President Biden’s Plan clearing up to $20,000 in student loans will require millions of borrowers to complete an application to receive approval, a step that will likely be available within weeks.
The app is expected to open in early October, according to White House officials. Until then, borrowers can take a few steps to ensure they are ready to fill out the form when it goes live.
Since only certain types of debt are covered by the plan – and some borrowers will be able to leverage higher forgiveness limits than others – borrowers should make sure they understand their loans and what they are eligible for before fill out an application, experts say. Even if you have everything ready to apply, there may be technical issues as millions of borrowers are likely to flood the site when the application goes live, noted Melissa Byrne, executive director of WeThe45Million, a group activist borrowers who lobbied for debt relief. .
“I’m convinced the Biden administration is 100% on it, to provide relief, but it’s a very big system,” Byrne noted. “Everyone wants their relief right now.”
Here are 5 steps you can take right now to prepare for the application.
Subscribe to an application alert
First, sign up to receive an alert from the Department of Education that will let you know when the app goes live. This can be done at Ministry of Education subscription page. Check the first box, which is titled “NEW!! Federal Student Loan Borrower Updates”.
Remember to monitor your email and spam filters for updates from the Department of Education, Byrne noted. “Be chained to your inbox in case you receive a communication,” she added.
Check if you are a Pell Grant recipient
People who have received Pell Grants to fund their education can receive up to $20,000 in debt relief, which is double the $10,000 in forgiveness available to everyone else.
Pell grants are given to low-income students, but Byrne noted that some borrowers may not know if they’ve received one, especially if their parents have completed the Free Application for Federal Student Aid, or FAFSA, for them. FAFSA is the financial aid application required to receive loans, financial aid, and grants.
“There are a lot of people who don’t even know it because maybe their parents manipulated it and they were 17 or 18,” she noted.
To check, go to StudentAid.gov and sign in to your Federal Student Aid account. On your dashboard, find “My Help” and then the grants and loans section, which will provide the data.
Find out if your loans are covered
The Biden administration’s plan covers loans held by the federal government, which means you need to verify that your loans are eligible.

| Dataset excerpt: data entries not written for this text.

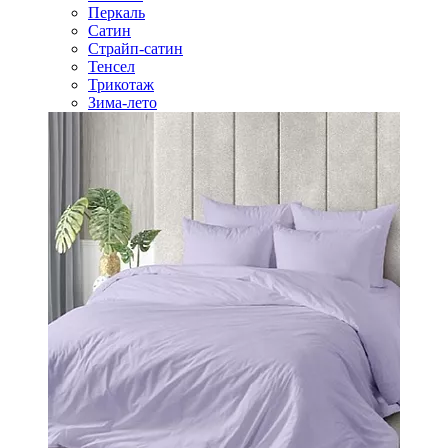
Перкаль
Сатин
Страйп-сатин
Тенсел
Трикотаж
Зима-лето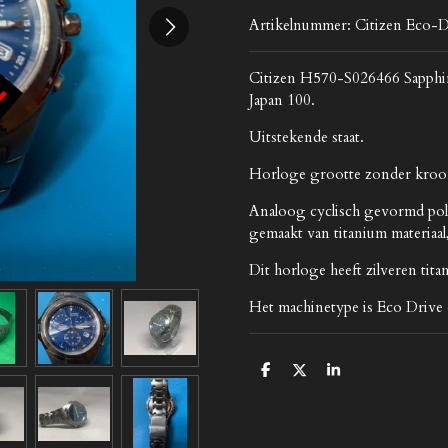
Artikelnummer:
Citizen Eco-
Citizen H570-S026466 Sapphi
Japan 100.
Uitstekende staat.
Horloge grootte zonder kroo
Analoog cyclisch gevormd pol
gemaakt van titanium materiaal
Dit horloge heeft zilveren tit
Het machinetype is Eco Drive 
D
D
S
e
e
h
l
e
a
e
l
r
n
e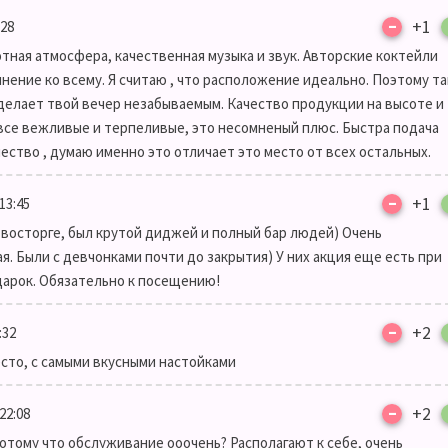
–
+1
:28
тная атмосфера, качественная музыка и звук. Авторские коктейли
ение ко всему. Я считаю , что расположение идеально. Поэтому т
 делает твой вечер незабываемым. Качество продукции на высоте и
все вежливые и терпеливые, это несомненый плюс. Быстра подача
чество , думаю именно это отличает это место от всех остальных.
–
+1
13:45
в восторге, был крутой диджей и полный бар людей) Очень
я. Были с девчонками почти до закрытия) У них акция еще есть при
дарок. Обязательно к посещению!
–
+2
:32
есто, с самыми вкусными настойками
–
+2
22:08
потому что обслуживание ооочень? Располагают к себе, очень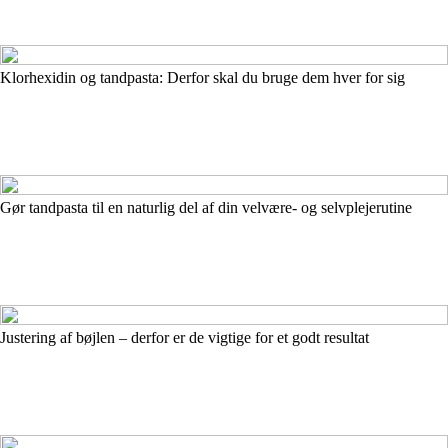
Klorhexidin og tandpasta: Derfor skal du bruge dem hver for sig
Gør tandpasta til en naturlig del af din velvære- og selvplejerutine
Justering af bøjlen – derfor er de vigtige for et godt resultat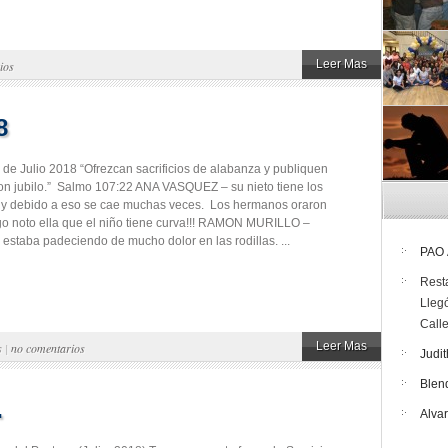
Leer Mas
ios
8
 de Julio 2018 “Ofrezcan sacrificios de alabanza y publiquen
on jubilo.” Salmo 107:22 ANA VASQUEZ – su nieto tiene los
 y debido a eso se cae muchas veces. Los hermanos oraron
ego noto ella que el niño tiene curva!!! RAMON MURILLO –
e estaba padeciendo de mucho dolor en las rodillas. ...
PAO
Rest
Lleg
Call
Leer Mas
s
|
no comentarios
Judit
Blen
…
Alva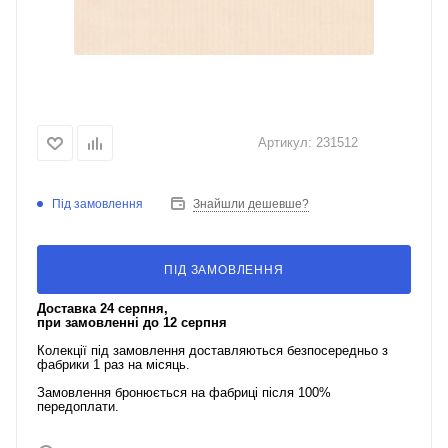
Артикул:
231512
Під замовлення
Знайшли дешевше?
ПІД ЗАМОВЛЕННЯ
Доставка 24 серпня,
при замовленні до 12 серпня
Колекції під замовлення доставляються безпосередньо з
фабрики 1 раз на місяць.
Замовлення бронюється на фабриці після 100%
передоплати.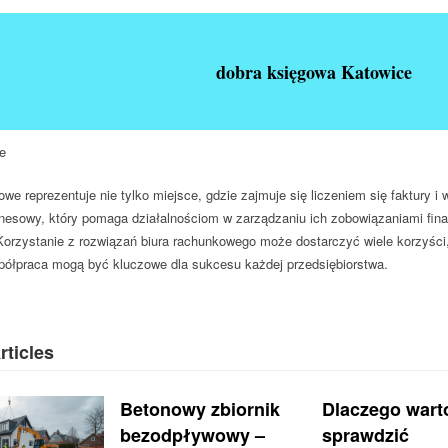
dobra księgowa Katowice
e
owe reprezentuje nie tylko miejsce, gdzie zajmuje się liczeniem się faktury 
nesowy, który pomaga działalnościom w zarządzaniu ich zobowiązaniami fina
orzystanie z rozwiązań biura rachunkowego może dostarczyć wiele korzyści,
ółpraca mogą być kluczowe dla sukcesu każdej przedsiębiorstwa.
rticles
Betonowy zbiornik
Dlaczego wart
bezodpływowy –
sprawdzić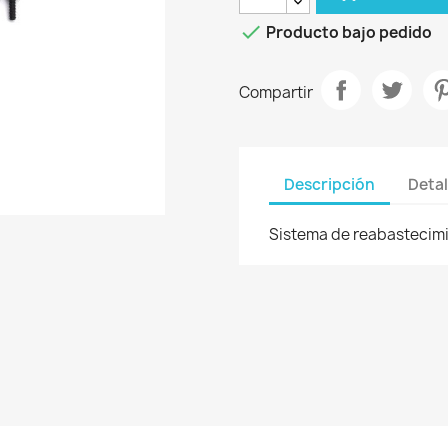

Producto bajo pedido
Compartir
Descripción
Detal
Sistema de reabastecim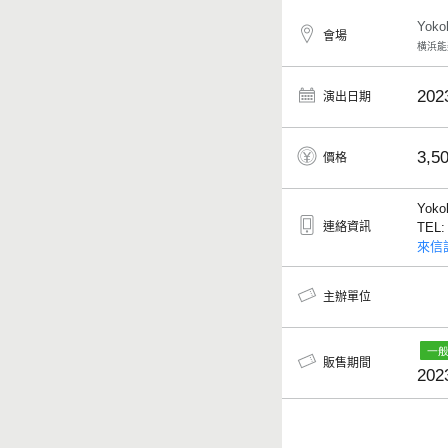
Yok
會場
横浜能
202
演出日期
3,5
價格
Yoko
連絡資訊
TEL
來信
主辦單位
販售期間
202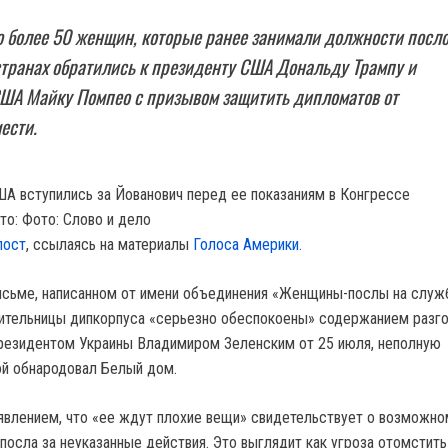
о более 50 женщин, которые ранее занимали должности посл
транах обратились к президенту США Дональду Трампу и
США Майку Помпео с призывом защитить дипломатов от
ести.
то: Фото: Слово и дело
пост
, ссылаясь на материалы
Голоса Америки.
письме, написанном от имени объединения «Женщины-послы на служ
ительницы дипкорпуса «серьезно обеспокоены» содержанием разг
резидентом Украины Владимиром Зеленским от 25 июля, неполную
й обнародовал Белый дом.
явлением, что «ее ждут плохие вещи» свидетельствует о возможно
посла за неуказанные действия. Это выглядит как угроза отомстить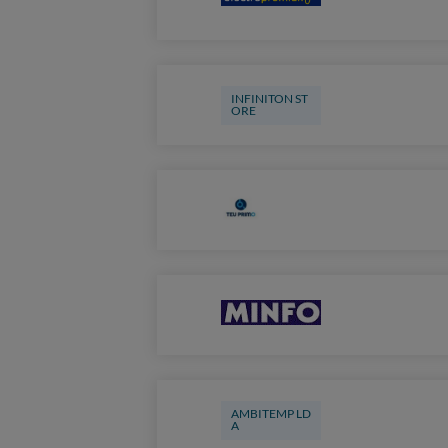
INFINITON ST
ORE
AMBITEMP LD
A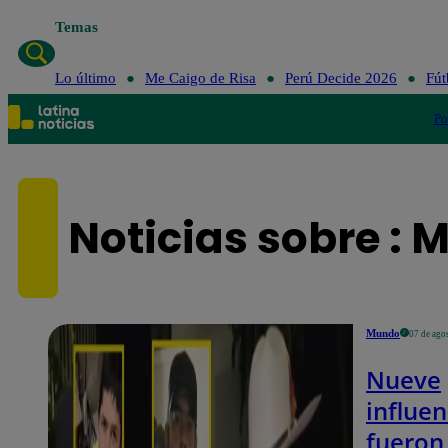
Temas
Lo último
Me Caigo de Risa
Perú Decide 2026
Fút
Po
Noticias sobre : 
Mundo
07 de ago
Nueve
influe
fueron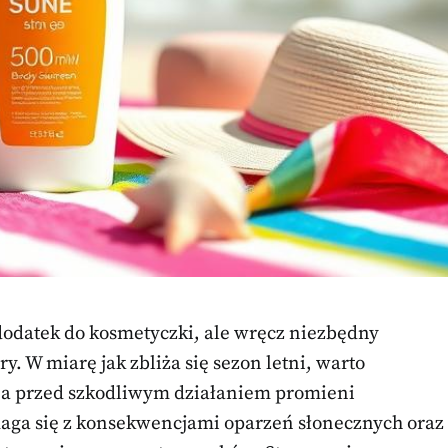
 dodatek do kosmetyczki, ale wręcz niezbędny
y. W miarę jak zbliża się sezon letni, warto
ona przed szkodliwym działaniem promieni
maga się z konsekwencjami oparzeń słonecznych oraz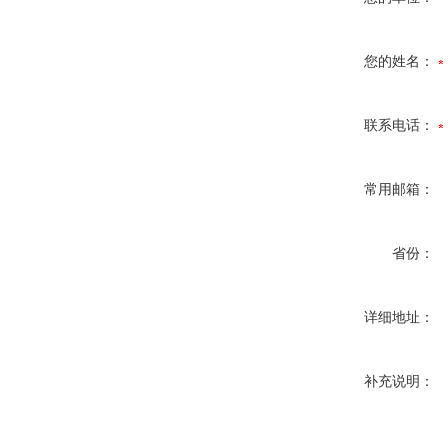
您的姓名：
联系电话：
常用邮箱：
省份：
详细地址：
补充说明：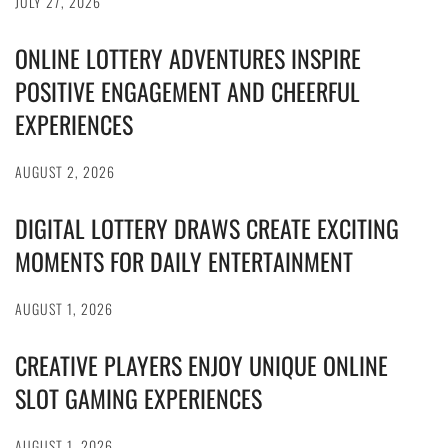
JULY 27, 2026
ONLINE LOTTERY ADVENTURES INSPIRE
POSITIVE ENGAGEMENT AND CHEERFUL
EXPERIENCES
AUGUST 2, 2026
DIGITAL LOTTERY DRAWS CREATE EXCITING
MOMENTS FOR DAILY ENTERTAINMENT
AUGUST 1, 2026
CREATIVE PLAYERS ENJOY UNIQUE ONLINE
SLOT GAMING EXPERIENCES
AUGUST 1, 2026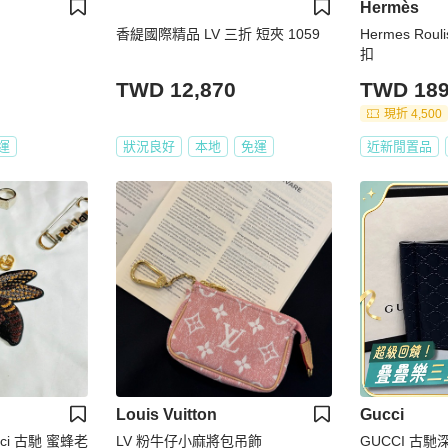
Hermès
香緹國際精品 LV 三折 短夾 1059
Hermes Rou
扣
TWD 12,870
TWD 189
現折 4,500
運
狀況良好
本地
免運
近新閒置品
Louis Vuitton
Gucci
ci 古馳 蜜蜂老
LV 粉牛仔小麻將包吊飾
GUCCI 古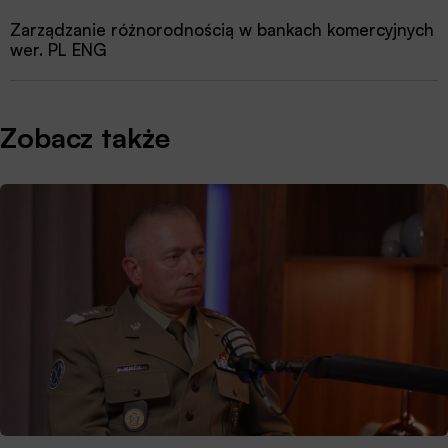
Zarządzanie różnorodnością w bankach komercyjnych
wer. PL ENG
Zobacz także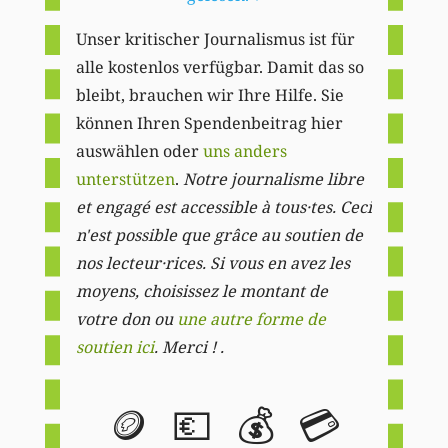
Unser kritischer Journalismus ist für
alle kostenlos verfügbar. Damit das so
bleibt, brauchen wir Ihre Hilfe. Sie
können Ihren Spendenbeitrag hier
auswählen oder
uns anders
unterstützen
.
Notre journalisme libre
et engagé est accessible à tous·tes. Ceci
n'est possible que grâce au soutien de
nos lecteur·rices. Si vous en avez les
moyens, choisissez le montant de
votre don ou
une autre forme de
soutien ici
. Merci ! .
🪙
💶
💰
💳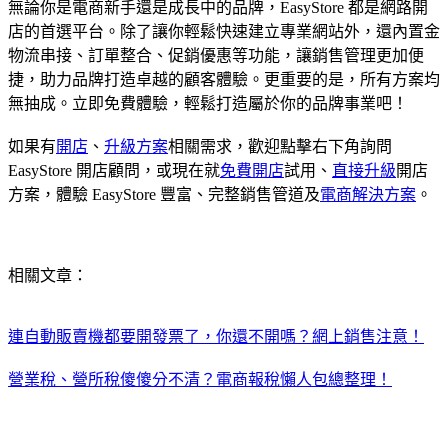
無論你是電商新手還是成長中的品牌，EasyStore 都是網路開
店的首選平台。除了讓你輕鬆快速建立專業網站外，還內置金
物流串接、訂單整合、促銷優惠等功能，讓銷售管理更加便
捷，助力品牌打造卓越的顧客體驗。更重要的是，所有方案均
無抽成。立即免費體驗，輕鬆打造屬於你的品牌事業吧！
如果有
開店
、
升級方案
相關需求，歡迎點擊右下角詢問
EasyStore 開店顧問，或現在就
免費開店
試用、
直接升級
開店
方案，體驗 EasyStore 豐富、完整銷售管道及
電商解決方案
。
相關文章：
連自動販賣機都要開發票了，你還不開嗎？網上銷售注意！
營業稅、營所稅傻傻分不清？電商報稅懶人包總整理！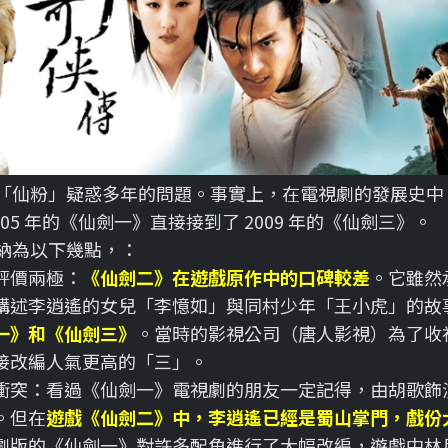
「仙粉」疑惑多年的問題。事實上，在電視劇的發展史中
005 年的《仙劍一》直接接到了 2009 年的《仙劍三》。
納為以下幾點，：
的評價兩極：
《仙劍二》在遊戲原作中的口碑較差
。它雖然
講述李逍遙的女兒「李憶如」與同村少年「王小虎」的故
一》和《仙劍三》
。當時的影視公司（唐人影視）為了收
接改編人氣更高的「三」。
定的衝突：看過《仙劍一》電視劇的朋友一定記得，由胡歌飾
。但在
遊戲《仙劍二》中，李逍遙已經是蜀山掌門，戲份
劇版的《仙劍一》對許多配角進行了大幅改編，遊戲中林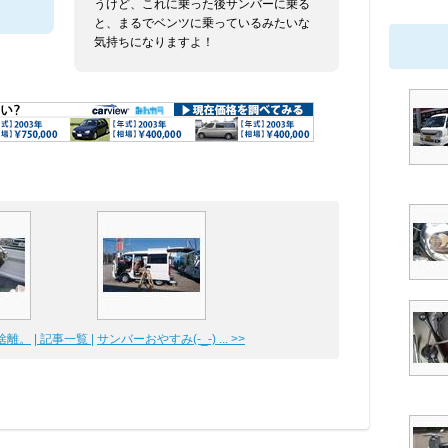
うけど、これに乗った後サンバーに乗る
と、まるでベンツに乗っているみたいな
気持ちになりますよ！
離。
| 記事一覧 |
サンバーおやすみ(-_-) ... >>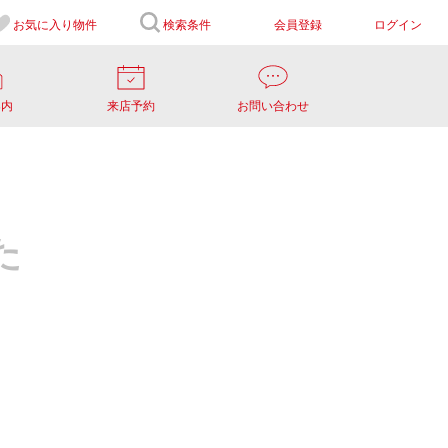
お気に入り
物件
検索条件
会員登録
ログイン
案内
来店予約
お問い合わせ
た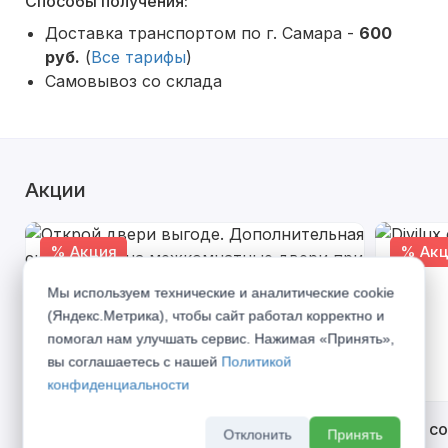
Способы получения:
Доставка транспортом по г. Самара -
600
руб.
(
Все тарифы
)
Самовывоз со склада
Акции
% Акция
% Акц
Мы используем технические и аналитические cookie
(Яндекс.Метрика), чтобы сайт работал корректно и
помогал нам улучшать сервис. Нажимая «Принять»,
вы соглашаетесь с нашей
Политикой
конфиденциальности
Открой двери выгоде. Дополнительная
Divilux 
Отклонить
Принять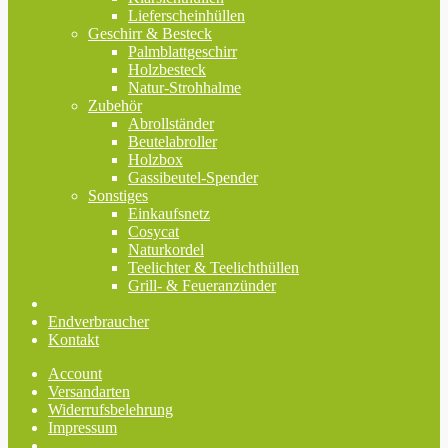
Lieferscheinhüllen
Geschirr & Besteck
Palmblattgeschirr
Holzbesteck
Natur-Strohhalme
Zubehör
Abrollständer
Beutelabroller
Holzbox
Gassibeutel-Spender
Sonstiges
Einkaufsnetz
Cosycat
Naturkordel
Teelichter & Teelichthüllen
Grill- & Feueranzünder
Endverbraucher
Kontakt
Account
Versandarten
Widerrufsbelehrung
Impressum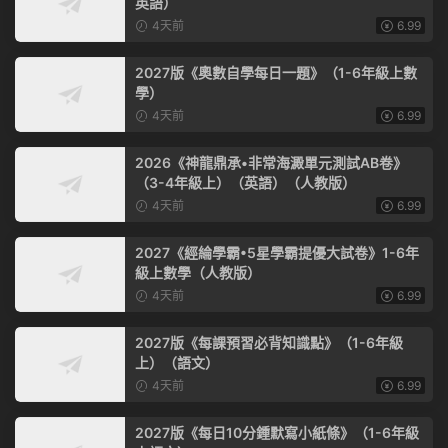
英語）
4天前
6.99
2027版《奧數自學每日一題》（1-6年級上數
學）
4天前
6.99
2026《神龍鼎承•非常海澱單元測試AB卷》
（3-4年級上）（英語）（人教版）
4天前
6.99
2027《經綸學霸•5星學霸提優大試卷》1-6年
級上數學（人教版）
4天前
6.99
2027版《每課預習必背知識點》（1-6年級
上）（語文）
4天前
6.99
2027版《每日10分鍾默寫小紙條》（1-6年級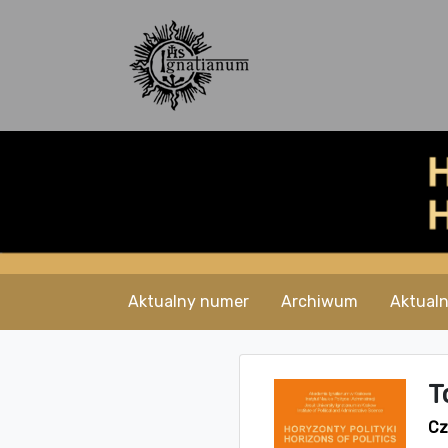
Aktualny numer
Archiwum
Aktualn
T
Cz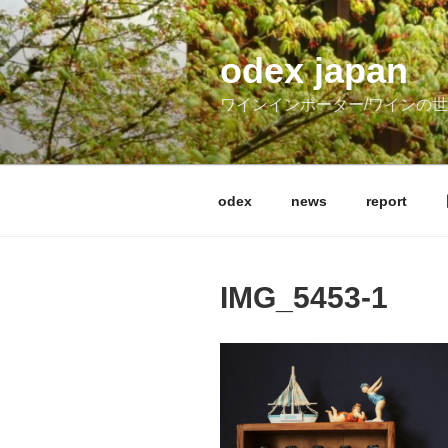
コ
ン
テ
odex japan
ン
ワインインポーター/ワインの
ツ
へ
ス
キ
odex
news
report
ッ
プ
IMG_5453-1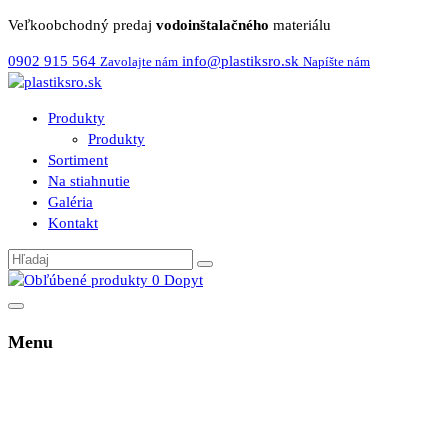
Veľkoobchodný predaj
vodoinštalačného
materiálu
0902 915 564
info@plastiksro.sk
Zavolajte nám
Napíšte nám
Produkty
Produkty
Sortiment
Na stiahnutie
Galéria
Kontakt
0
Dopyt
Menu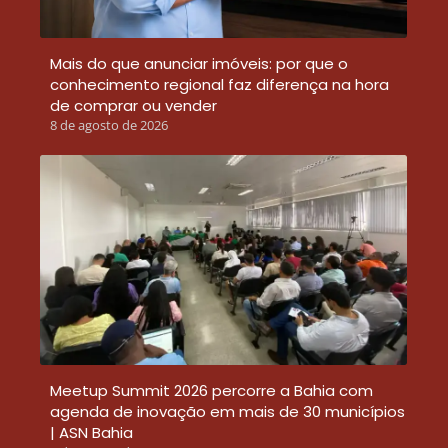
Mais do que anunciar imóveis: por que o
conhecimento regional faz diferença na hora
de comprar ou vender
8 de agosto de 2026
Meetup Summit 2026 percorre a Bahia com
agenda de inovação em mais de 30 municípios
| ASN Bahia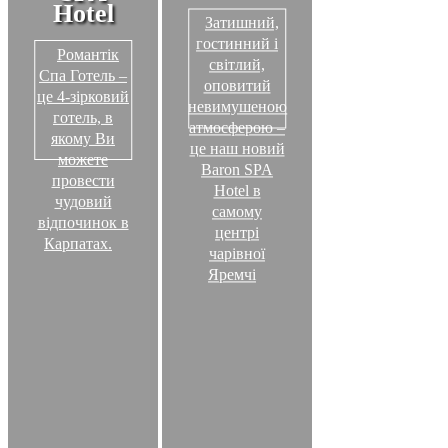
Hotel
Затишний,
гостинний і
Романтік
світлий,
Спа Готель –
оповитий
це 4-зірковий
невимушеною
готель, в
атмосферою –
якому Ви
це наш новий
можете
Baron SPA
провести
Hotel в
чудовий
самому
відпочинок в
центрі
Карпатах.
чарівної
Яремчі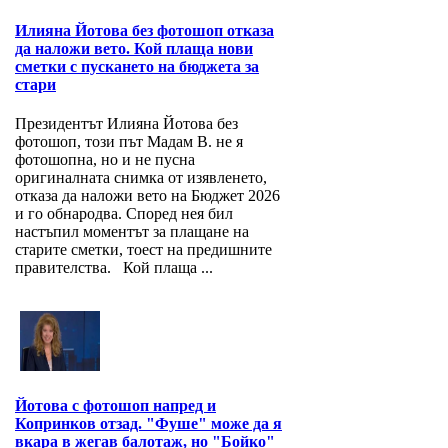
Илияна Йотова без фотошоп отказа
да наложи вето. Кой плаща нови
сметки с пускането на бюджета за
стари
Президентът Илияна Йотова без
фотошоп, този път Мадам В. не я
фотошопна, но и не пусна
оригиналната снимка от изявленето,
отказа да наложи вето на Бюджет 2026
и го обнародва. Според нея бил
настъпил моментът за плащане на
старите сметки, тоест на предишните
правителства. Кой плаща ...
Йотова с фотошоп напред и
Копринков отзад. "Фуше" може да я
вкара в жегав балотаж, но "Бойко"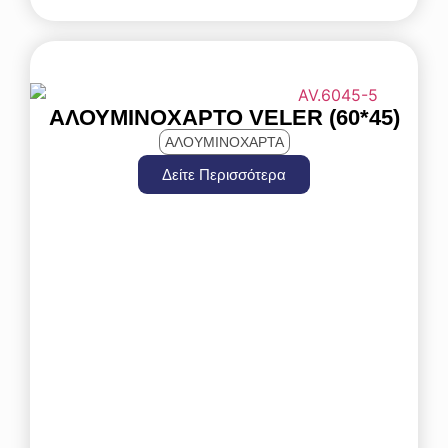
ΑΛΟΥΜΙΝΌΧΑΡΤΟ VELER (60*45)
ΑΛΟΥΜΙΝΟΧΑΡΤΑ
Δείτε Περισσότερα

Private student debt will not be part of the forgiveness.
But parent loans, called Parent PLUS loans, as well as graduate student loans (as long as they are federal loans) will qualify.
Collect revenue data
The program is limited to people who have earned less than $125,000 or married couples with incomes under $250,000.
The program will use adjusted gross income, or AGI, which is a number that reflects your gross income minus certain adjustments like student loan interest, according to the IRS. You can find this figure on your tax return (Form 1040) on line 11.
Check your AGI for 2020 and 2021, as the Biden administration has said it will consider either year.
“Everyone should figure out what their AGI is for those years – even if it’s a penny below $125,000 for individuals or a penny below $250,000 for married couples, you’ll qualify,” noted Byrne.
Mark November 15 on your calendar
The Department of Education is warning borrowers to apply by November 15 to get debt relief before the student loan payment break ends on December 31.
If you don’t apply by then, all is not lost: The deadline to apply for loan forgiveness is December 31, 2023, and the Education Department notes that it will continue to process applications as and as they are received, even after repayments resume in January. .
But if you want to make sure your payments reflect the loan relief from January, apply by November 15.